JPMorgan Chase is taking a new twist on meeting customers “where they are:” A 27-foot trailer at business events across the U.S., offering free one-on-one advice sessions on marketing, business insights and small-business financing.

The trailer, which is called Chase BizMobile, is the latest iteration of the bank’s plans to grow face-to-face connections with business owners, alongside conferences and seminars it’s organized for the last two years. The objective is to connect with clients and prospects who may consider taking taking up service offerings from the bank in the future.

“Our strategy is to have a human presence everywhere we do business,” said Brent Reinhard, chief marketing officer for Chase Business Banking.

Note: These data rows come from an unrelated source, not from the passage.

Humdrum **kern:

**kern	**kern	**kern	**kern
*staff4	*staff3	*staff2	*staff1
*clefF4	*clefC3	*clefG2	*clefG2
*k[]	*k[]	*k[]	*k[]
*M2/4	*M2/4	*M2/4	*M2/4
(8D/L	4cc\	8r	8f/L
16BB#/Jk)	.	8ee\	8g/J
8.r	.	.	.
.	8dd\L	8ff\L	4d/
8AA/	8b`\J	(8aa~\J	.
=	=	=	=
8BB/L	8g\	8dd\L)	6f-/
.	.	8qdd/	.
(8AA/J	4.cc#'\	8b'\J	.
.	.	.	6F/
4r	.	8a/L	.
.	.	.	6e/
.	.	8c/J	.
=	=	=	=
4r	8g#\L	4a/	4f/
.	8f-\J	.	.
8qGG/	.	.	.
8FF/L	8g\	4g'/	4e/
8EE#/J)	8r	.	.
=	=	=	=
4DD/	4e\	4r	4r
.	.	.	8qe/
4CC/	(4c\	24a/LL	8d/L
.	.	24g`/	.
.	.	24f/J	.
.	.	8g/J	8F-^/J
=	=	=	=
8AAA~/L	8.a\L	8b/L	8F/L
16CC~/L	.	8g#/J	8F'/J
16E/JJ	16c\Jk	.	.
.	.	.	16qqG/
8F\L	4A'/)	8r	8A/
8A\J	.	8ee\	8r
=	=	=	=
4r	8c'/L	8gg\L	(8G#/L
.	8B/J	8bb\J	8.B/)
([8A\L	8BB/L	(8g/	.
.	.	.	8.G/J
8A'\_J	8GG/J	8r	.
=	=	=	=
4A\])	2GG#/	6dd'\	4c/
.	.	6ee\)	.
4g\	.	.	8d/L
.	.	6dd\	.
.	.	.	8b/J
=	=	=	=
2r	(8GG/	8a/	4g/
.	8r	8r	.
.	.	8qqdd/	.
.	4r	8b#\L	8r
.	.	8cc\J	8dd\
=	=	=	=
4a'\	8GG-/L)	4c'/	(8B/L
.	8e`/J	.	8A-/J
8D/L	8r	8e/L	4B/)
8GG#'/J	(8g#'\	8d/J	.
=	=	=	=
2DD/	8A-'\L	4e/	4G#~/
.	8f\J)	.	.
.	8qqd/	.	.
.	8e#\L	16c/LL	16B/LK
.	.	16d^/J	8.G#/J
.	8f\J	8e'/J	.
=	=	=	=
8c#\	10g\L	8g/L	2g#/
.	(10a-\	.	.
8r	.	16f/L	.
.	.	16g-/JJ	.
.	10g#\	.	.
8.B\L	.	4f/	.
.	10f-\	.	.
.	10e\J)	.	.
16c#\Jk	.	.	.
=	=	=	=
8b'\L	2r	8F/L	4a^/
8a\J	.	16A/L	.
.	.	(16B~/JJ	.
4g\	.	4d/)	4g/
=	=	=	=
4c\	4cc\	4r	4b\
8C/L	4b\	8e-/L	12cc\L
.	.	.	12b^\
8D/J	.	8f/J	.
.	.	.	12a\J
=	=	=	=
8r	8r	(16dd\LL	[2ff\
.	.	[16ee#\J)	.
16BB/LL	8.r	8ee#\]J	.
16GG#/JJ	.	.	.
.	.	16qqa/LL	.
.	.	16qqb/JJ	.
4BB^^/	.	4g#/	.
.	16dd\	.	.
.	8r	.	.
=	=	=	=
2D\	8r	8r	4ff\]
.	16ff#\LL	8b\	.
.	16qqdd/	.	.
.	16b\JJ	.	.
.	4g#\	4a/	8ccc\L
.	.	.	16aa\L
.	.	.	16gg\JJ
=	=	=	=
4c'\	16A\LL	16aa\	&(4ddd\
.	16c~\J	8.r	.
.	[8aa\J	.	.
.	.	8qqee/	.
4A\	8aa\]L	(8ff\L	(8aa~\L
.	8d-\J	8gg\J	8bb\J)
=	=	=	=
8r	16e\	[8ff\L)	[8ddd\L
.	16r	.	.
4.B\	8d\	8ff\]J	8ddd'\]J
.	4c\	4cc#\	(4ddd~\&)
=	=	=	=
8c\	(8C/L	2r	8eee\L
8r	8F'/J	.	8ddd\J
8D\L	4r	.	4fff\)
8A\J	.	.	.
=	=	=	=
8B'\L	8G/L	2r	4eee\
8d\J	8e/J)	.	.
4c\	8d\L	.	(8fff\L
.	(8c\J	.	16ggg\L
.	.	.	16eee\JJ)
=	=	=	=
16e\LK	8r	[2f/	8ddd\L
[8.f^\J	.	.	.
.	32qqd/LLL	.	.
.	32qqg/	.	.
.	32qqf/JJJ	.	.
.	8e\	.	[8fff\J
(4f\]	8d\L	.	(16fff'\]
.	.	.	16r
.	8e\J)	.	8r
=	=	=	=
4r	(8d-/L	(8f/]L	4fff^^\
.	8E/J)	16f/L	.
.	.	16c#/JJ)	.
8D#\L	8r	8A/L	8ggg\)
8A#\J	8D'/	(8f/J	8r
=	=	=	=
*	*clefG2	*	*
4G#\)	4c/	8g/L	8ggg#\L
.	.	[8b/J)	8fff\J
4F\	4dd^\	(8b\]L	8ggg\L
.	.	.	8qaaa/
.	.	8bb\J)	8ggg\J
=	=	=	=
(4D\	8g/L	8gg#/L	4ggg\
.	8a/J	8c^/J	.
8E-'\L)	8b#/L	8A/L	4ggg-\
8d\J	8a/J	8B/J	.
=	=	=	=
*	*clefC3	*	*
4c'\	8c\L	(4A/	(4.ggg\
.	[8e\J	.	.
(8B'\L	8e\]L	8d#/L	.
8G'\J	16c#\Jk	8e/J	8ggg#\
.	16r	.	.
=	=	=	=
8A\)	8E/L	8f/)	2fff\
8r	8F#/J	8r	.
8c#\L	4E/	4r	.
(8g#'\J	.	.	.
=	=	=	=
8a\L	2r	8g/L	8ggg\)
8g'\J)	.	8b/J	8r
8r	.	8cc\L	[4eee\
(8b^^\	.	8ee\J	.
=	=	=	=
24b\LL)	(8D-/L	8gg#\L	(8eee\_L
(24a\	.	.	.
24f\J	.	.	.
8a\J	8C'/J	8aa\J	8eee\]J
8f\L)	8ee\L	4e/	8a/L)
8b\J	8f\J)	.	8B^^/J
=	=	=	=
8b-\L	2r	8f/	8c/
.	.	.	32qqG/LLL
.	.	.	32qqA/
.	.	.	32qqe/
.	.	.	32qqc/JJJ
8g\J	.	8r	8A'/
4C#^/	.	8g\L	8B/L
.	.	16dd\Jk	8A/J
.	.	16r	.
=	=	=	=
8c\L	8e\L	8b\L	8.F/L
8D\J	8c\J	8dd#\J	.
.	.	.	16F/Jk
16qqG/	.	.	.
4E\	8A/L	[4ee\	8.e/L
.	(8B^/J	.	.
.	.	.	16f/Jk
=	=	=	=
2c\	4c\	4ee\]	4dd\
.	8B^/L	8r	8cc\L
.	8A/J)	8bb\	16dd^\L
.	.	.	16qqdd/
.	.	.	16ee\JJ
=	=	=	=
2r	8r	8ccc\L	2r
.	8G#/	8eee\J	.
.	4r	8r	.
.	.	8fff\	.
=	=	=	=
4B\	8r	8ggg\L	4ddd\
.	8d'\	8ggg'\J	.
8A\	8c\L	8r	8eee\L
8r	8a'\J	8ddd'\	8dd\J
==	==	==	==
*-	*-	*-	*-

After the recession, large U.S. banks pulled back on most of their small-business lending activities, creating fertile ground for startups like OnDeck and Bond Street to grow market share. But now, banks, including Chase, Wells Fargo, and Bank of America are looking to the small-business market as a growth area, adding pressure on institutions to find new ways to reach customers. Chase has modernized its small-business product tech stack and is using OnDeck’s technology to make the approval process simpler and faster. But in a competitive field of banks offering small-business products and services, face-to-face relationships are big differentiators. Chase is the fourth-largest lender of Small Business Administration loans; as of March 31, 2018, the bank approved 1,307 loans valued at $323 million.

The emphasis on face-to-face connections with business owners is a way to build trust among clients who know they’re entering a long-term relationship with a financial institution. Aite senior analyst David O’Connell said surveys he conducted of small-business owners seeking credit showed that while interest rates and repayment terms were important, relationships also figured prominently among their considerations, including the ability to turn to someone when problems arise.

“Chase is smartly setting itself up as a trusted adviser among its small-business borrowers,” he said. “They want to take advantage of their ability to deliver on that relationship as a way to acquire more customers.”